While both Ryan and Berg consider their products supplements to regular medical education, many students view them as necessary investments for success. Choosing which ones to use can be a challenge, however.
“That was the biggest learning curve of med school — it wasn’t so much how do I do well in it, it was, how do I use all these crazy resources that are being marketed to me to best meet my goal of passing Step,” Carlson said.
Old Players React
This expanding corner of the medical education industry is both a product of a new attitude among students — born from anxiety surrounding exam prep — and a disrupter of the traditional classroom education. Med schools now have to think more creatively about how they train their future doctors, Berg said.
In 2015, Harvard Medical School revamped its curriculum for the first two years to enable clinical exposure and boost class attendance with a flipped-classroom model: Students learn the content at home, and then apply it during in-class exercises. Dr. Richard Schwartzstein, director of education scholarship, said the program now emphasizes problem-solving and critical thinking — skills seen as essential to practicing medicine — instead of factual recall.
But while medical schools are de-emphasizing pure memorization, the national licensing exams have yet to reconsider, he acknowledged. Still, Schwartzstein is not a huge fan of external resources, citing their focus on memorization and pattern recognition as major weaknesses.
“You don’t have to actually teach pattern recognition,” he said. “We all are born with the capability of recognizing pattern.” He advises students to stick to Harvard-developed videos and their recommended readings. Like many medical schools, Harvard gives students a dedicated study period — six to eight weeks without coursework — to “prepare in whatever way they deem most appropriate to take the boards,” he said.
Hueppchen said that the outside resources “may have value in day-to-day studying, they may have value in studying for Step 1,” but Hopkins has not vetted them so it doesn’t recommend them to students either.
The National Board of Medical Examiners, which works with state medical boards to set the minimum standards for medical licensing and administers the Step exam, also doesn’t endorse these products — or their use as hard lines for residency admissions, said Dr. Michael Barone, vice president of licensure programs. The group “is aware of some secondary uses of scores,” he said, but the test’s primary purpose is to report licensure alone.
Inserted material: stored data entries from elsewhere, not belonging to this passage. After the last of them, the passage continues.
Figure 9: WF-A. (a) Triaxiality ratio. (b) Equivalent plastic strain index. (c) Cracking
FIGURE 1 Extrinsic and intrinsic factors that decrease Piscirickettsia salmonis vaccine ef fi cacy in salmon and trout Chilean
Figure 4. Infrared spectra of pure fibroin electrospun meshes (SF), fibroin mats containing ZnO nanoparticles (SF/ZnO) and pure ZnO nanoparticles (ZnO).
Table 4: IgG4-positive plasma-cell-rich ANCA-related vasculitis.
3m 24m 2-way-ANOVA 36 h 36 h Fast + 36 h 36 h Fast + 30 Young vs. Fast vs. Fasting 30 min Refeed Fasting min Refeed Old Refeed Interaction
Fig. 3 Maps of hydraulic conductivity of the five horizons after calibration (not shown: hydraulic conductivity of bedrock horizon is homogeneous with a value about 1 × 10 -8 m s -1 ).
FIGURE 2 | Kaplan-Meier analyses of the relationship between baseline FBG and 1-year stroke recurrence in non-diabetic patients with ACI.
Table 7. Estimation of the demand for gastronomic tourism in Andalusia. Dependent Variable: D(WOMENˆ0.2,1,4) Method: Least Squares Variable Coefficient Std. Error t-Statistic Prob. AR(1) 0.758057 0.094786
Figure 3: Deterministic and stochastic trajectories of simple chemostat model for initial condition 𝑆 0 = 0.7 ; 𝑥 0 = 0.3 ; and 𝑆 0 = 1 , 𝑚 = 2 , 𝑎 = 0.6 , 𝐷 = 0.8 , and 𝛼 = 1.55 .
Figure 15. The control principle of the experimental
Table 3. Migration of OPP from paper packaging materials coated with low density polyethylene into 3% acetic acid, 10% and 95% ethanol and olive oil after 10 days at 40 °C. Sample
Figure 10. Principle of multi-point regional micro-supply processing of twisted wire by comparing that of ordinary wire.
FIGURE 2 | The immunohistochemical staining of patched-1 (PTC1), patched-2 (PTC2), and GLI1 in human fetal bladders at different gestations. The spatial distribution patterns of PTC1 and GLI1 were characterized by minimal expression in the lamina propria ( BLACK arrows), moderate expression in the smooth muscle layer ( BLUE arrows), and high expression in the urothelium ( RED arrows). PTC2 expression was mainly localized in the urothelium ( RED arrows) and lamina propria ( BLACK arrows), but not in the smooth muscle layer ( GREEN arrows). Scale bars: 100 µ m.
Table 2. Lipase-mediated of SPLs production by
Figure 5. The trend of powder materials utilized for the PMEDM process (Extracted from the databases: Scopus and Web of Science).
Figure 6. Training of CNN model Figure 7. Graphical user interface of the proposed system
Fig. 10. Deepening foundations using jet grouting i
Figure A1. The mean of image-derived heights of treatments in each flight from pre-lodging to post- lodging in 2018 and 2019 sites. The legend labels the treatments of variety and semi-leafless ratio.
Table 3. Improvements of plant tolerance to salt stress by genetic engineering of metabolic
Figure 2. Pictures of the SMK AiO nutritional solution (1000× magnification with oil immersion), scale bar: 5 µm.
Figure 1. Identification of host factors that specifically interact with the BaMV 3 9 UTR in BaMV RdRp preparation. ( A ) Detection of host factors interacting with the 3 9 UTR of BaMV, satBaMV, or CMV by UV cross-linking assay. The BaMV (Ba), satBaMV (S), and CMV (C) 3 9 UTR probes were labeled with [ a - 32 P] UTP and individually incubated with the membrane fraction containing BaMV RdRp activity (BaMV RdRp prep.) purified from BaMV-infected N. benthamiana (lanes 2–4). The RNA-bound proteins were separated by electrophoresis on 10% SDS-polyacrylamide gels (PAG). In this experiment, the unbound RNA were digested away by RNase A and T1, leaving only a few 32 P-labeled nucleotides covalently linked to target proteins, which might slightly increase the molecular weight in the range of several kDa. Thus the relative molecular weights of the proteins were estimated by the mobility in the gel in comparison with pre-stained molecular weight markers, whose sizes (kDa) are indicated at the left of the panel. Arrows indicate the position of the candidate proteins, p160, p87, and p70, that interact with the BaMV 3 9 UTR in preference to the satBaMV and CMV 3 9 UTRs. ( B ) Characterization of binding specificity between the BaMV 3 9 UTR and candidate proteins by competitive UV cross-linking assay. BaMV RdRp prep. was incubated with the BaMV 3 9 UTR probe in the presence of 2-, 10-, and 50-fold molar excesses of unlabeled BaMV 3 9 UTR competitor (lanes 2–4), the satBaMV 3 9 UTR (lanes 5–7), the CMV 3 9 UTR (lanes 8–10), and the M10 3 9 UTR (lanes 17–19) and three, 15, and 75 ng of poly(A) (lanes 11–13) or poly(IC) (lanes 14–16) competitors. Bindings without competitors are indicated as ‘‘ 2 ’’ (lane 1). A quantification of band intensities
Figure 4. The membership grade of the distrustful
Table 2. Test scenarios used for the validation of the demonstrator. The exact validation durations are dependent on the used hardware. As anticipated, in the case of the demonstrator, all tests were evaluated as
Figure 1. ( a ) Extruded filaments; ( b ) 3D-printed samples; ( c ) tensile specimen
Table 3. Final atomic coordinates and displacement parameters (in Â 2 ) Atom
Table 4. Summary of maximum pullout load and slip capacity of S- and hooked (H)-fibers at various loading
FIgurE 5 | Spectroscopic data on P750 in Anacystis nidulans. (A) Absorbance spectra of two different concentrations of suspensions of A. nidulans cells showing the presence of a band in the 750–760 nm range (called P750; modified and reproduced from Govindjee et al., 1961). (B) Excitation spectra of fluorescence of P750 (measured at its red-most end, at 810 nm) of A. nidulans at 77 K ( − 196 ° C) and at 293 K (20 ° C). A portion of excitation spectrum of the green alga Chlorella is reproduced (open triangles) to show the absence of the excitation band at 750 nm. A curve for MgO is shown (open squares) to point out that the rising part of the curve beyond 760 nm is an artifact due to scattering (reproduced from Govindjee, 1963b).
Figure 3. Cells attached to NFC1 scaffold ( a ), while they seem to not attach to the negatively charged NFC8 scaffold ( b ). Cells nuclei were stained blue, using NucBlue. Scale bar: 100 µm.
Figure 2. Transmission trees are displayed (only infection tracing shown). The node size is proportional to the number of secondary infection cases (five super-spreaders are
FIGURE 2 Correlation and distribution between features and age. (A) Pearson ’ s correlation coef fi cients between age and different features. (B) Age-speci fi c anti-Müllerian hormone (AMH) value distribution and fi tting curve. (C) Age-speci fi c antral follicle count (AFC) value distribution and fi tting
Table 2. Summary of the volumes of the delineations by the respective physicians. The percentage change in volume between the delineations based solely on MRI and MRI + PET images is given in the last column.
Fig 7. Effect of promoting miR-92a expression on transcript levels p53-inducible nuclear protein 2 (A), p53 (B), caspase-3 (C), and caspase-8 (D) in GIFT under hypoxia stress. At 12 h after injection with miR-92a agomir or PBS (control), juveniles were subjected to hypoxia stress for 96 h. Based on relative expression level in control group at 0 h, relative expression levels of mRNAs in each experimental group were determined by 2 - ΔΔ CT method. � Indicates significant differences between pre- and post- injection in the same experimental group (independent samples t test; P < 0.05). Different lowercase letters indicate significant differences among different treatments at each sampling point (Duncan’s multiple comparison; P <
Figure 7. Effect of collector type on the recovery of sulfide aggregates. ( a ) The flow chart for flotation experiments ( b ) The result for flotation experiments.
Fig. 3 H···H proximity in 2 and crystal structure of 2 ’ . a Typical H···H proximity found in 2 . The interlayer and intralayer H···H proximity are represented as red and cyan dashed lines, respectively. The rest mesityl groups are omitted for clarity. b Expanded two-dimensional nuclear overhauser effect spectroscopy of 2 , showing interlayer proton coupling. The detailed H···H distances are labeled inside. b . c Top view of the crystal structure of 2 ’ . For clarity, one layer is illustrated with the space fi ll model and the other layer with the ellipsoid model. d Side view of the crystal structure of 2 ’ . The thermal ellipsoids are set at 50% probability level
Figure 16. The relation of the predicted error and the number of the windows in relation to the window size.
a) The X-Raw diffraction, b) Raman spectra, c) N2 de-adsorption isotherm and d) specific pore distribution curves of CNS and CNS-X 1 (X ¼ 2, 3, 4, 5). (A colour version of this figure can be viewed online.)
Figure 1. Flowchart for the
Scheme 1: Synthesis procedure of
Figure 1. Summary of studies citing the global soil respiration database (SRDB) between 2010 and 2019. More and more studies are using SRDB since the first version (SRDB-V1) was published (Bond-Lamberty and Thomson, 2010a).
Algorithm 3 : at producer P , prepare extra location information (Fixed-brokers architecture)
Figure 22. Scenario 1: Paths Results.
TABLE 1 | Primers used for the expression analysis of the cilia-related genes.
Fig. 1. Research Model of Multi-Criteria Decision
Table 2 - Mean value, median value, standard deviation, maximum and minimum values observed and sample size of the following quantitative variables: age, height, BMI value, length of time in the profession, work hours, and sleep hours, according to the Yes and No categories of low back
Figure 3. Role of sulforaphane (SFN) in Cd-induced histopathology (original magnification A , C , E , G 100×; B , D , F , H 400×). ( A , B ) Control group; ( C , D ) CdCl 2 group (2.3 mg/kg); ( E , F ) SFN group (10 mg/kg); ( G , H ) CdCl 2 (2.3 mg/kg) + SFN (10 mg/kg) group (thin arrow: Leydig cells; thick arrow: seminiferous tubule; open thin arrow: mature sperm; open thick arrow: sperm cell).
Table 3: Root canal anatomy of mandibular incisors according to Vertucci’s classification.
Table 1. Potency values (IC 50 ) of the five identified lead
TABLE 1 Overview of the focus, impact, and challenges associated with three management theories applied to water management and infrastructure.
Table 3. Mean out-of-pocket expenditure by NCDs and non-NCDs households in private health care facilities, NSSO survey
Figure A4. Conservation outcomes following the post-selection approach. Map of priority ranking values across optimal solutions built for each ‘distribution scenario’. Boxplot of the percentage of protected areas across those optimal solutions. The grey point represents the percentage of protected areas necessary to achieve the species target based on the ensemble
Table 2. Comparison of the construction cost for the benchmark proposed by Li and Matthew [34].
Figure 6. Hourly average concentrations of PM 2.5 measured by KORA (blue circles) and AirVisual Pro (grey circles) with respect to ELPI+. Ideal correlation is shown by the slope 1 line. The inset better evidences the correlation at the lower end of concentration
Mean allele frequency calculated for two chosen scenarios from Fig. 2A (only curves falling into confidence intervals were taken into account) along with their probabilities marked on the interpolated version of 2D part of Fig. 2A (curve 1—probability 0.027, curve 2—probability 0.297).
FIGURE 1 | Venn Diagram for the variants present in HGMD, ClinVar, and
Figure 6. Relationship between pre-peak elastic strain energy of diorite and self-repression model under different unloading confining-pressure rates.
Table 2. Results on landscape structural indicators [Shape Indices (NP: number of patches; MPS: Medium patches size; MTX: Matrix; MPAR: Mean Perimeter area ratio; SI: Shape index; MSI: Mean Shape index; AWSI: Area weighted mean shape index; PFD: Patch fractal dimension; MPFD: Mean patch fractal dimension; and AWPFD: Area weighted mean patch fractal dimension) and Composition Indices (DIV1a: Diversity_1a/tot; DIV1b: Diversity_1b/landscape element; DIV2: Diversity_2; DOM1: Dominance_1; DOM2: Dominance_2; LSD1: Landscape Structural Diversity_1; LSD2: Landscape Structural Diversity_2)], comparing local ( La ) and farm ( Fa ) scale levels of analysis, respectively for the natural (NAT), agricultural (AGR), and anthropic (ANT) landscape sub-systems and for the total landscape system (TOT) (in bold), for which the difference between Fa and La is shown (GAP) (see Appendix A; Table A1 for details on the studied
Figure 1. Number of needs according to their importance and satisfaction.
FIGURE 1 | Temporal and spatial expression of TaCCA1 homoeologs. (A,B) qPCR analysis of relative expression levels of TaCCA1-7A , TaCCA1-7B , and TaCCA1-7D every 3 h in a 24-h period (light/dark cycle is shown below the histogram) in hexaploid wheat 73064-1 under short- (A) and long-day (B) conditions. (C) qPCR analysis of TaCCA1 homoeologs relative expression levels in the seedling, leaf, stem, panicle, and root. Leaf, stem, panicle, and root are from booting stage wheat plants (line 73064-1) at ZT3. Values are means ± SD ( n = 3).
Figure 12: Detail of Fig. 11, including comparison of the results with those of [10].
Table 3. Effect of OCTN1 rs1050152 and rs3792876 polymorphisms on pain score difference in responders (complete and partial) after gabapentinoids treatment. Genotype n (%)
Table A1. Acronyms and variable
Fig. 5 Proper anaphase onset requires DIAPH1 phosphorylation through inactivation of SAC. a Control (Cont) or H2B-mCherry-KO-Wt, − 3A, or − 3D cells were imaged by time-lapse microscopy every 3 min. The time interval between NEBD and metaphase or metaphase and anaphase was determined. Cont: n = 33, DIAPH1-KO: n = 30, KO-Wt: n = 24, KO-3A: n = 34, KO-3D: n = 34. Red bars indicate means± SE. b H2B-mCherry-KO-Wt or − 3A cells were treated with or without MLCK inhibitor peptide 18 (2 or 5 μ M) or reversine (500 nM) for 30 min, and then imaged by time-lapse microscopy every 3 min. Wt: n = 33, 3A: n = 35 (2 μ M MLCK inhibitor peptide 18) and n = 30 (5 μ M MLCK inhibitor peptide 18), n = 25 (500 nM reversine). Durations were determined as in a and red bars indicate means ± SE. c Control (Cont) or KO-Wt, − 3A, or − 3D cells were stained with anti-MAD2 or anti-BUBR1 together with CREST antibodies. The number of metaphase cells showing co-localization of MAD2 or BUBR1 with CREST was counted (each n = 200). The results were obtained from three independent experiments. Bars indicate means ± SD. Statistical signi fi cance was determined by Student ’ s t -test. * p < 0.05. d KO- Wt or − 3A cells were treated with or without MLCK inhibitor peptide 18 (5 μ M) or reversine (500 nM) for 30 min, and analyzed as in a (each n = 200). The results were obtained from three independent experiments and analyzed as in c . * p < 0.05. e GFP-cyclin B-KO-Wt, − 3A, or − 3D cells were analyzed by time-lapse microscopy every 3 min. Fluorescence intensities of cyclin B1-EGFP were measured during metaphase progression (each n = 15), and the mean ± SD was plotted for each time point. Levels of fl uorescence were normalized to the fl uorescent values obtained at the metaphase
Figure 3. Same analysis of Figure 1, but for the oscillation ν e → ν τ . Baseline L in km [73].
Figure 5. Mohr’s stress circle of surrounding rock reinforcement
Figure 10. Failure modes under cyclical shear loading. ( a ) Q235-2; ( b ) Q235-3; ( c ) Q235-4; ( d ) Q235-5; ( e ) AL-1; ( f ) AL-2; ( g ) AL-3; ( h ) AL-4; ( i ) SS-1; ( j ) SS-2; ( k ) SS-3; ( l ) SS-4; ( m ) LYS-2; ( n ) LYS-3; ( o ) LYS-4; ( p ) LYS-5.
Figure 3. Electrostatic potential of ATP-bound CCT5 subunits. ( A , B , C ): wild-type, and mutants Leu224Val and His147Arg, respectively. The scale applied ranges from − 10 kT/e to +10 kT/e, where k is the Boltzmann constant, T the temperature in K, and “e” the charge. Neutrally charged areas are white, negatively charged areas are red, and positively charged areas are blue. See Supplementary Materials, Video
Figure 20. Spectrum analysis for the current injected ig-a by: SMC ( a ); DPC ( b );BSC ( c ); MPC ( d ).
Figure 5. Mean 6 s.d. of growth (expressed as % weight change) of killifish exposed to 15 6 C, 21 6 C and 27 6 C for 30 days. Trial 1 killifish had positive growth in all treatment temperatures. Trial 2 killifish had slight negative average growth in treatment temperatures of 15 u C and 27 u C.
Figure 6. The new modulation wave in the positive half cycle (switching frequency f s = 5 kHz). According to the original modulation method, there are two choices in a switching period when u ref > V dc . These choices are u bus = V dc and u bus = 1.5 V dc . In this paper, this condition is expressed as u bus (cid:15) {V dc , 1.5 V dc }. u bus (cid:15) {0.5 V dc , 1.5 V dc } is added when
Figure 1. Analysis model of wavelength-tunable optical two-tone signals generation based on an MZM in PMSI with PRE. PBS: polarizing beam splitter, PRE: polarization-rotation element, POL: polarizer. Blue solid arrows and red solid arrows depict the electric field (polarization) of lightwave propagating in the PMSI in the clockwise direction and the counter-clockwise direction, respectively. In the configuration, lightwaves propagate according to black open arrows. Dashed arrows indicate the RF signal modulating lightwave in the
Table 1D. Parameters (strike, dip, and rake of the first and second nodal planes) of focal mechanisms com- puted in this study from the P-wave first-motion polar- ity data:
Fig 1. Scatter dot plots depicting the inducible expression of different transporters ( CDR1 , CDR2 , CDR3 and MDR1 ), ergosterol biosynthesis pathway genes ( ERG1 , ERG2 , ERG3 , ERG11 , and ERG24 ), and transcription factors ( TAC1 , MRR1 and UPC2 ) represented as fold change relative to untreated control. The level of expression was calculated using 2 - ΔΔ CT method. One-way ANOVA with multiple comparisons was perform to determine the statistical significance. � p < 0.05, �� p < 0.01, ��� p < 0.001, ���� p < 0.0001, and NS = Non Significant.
So long as Step still requires intensive rote memorization, companies like SketchyMedical and Boards and Beyond will likely remain in business.
Both Berg and Ryan agree that physicians no longer need to memorize as much as they did in the past. Ryan’s grandmother was one of the first female physicians to graduate from her medical school in the 1940s. Back then, he said, she had to remember everything. “If she had to go to a book every time she saw a patient, she’d never be able to work through the day.”
Today, there’s much more to know, and medicine is evolving so rapidly — with new drugs, guidelines, and practices — that physicians can’t possibly remember it all. Instead, they look information up on their cellphones, using a variety of apps on the clinic floors. But preclinical students still need to commit board-tested material to memory, a task often compared to drinking from a firehose.
Needing to memorize for boards and learn in parallel for their institutions is the breeding ground for anxiety that Hueppchen said “has truly detracted from the joy of learning.” It has even detracted from the joy of teaching, she added.
Berg said he tries to bring joy to memorization: “I think that what I hope to contribute the most is making studying more fun.”